== EXERCISE ==
Copy out the text in every entry below, line for line and without changes. Leave the pictures out of your answer.

......

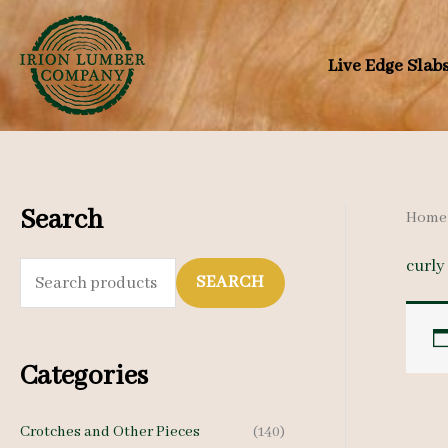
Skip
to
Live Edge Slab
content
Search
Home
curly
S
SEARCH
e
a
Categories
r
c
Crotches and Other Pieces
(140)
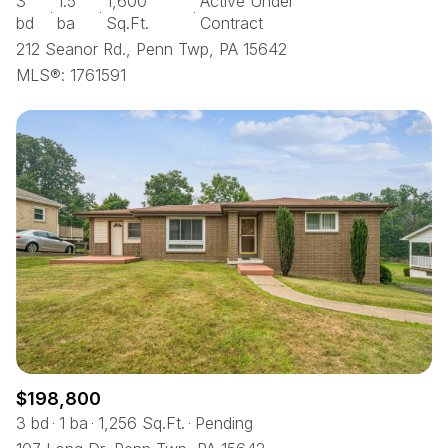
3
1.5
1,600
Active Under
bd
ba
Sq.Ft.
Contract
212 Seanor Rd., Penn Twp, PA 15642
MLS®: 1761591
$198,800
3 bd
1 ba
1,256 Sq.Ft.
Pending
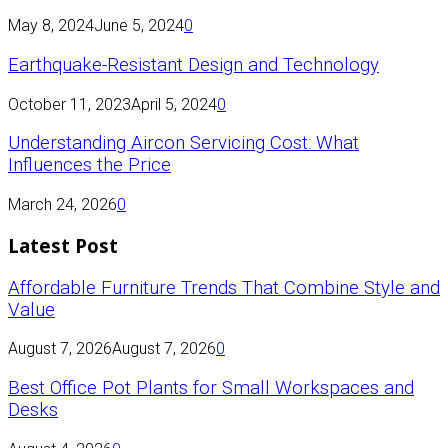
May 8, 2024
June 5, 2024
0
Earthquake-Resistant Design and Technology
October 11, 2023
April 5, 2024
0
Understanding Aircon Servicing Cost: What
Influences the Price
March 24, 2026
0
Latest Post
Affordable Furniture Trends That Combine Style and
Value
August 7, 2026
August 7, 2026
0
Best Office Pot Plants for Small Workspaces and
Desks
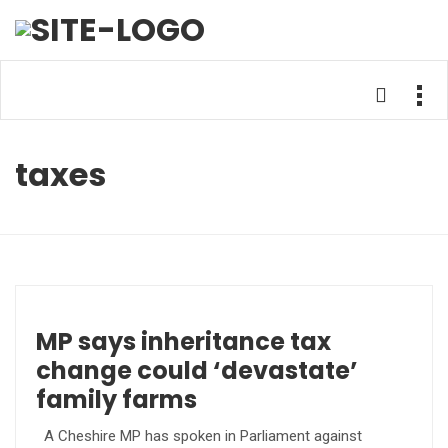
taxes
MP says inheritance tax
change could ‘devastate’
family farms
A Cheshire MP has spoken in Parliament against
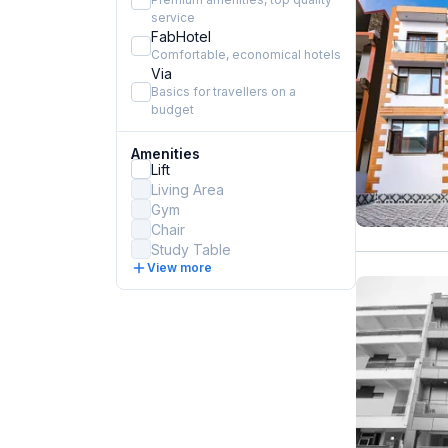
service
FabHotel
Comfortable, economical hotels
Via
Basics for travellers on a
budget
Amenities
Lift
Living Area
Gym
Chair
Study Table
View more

......

== RESULT OF THIS EXERCISE ==
Skip
to
Live Edge Slab
content
Search
Home
curly
S
SEARCH
e
a
Categories
r
c
Crotches and Other Pieces
(140)
3
1.5
1,600
Active Under
bd
ba
Sq.Ft.
Contract
212 Seanor Rd., Penn Twp, PA 15642
MLS®: 1761591
$198,800
3 bd
1 ba
1,256 Sq.Ft.
Pending
May 8, 2024
June 5, 2024
0
Earthquake-Resistant Design and Technology
October 11, 2023
April 5, 2024
0
Understanding Aircon Servicing Cost: What
Influences the Price
March 24, 2026
0
Latest Post
Affordable Furniture Trends That Combine Style and
Value
August 7, 2026
August 7, 2026
0
Best Office Pot Plants for Small Workspaces and
Desks
taxes
MP says inheritance tax
change could ‘devastate’
family farms
A Cheshire MP has spoken in Parliament against
service
FabHotel
Comfortable, economical hotels
Via
Basics for travellers on a
budget
Amenities
Lift
Living Area
Gym
Chair
Study Table
View more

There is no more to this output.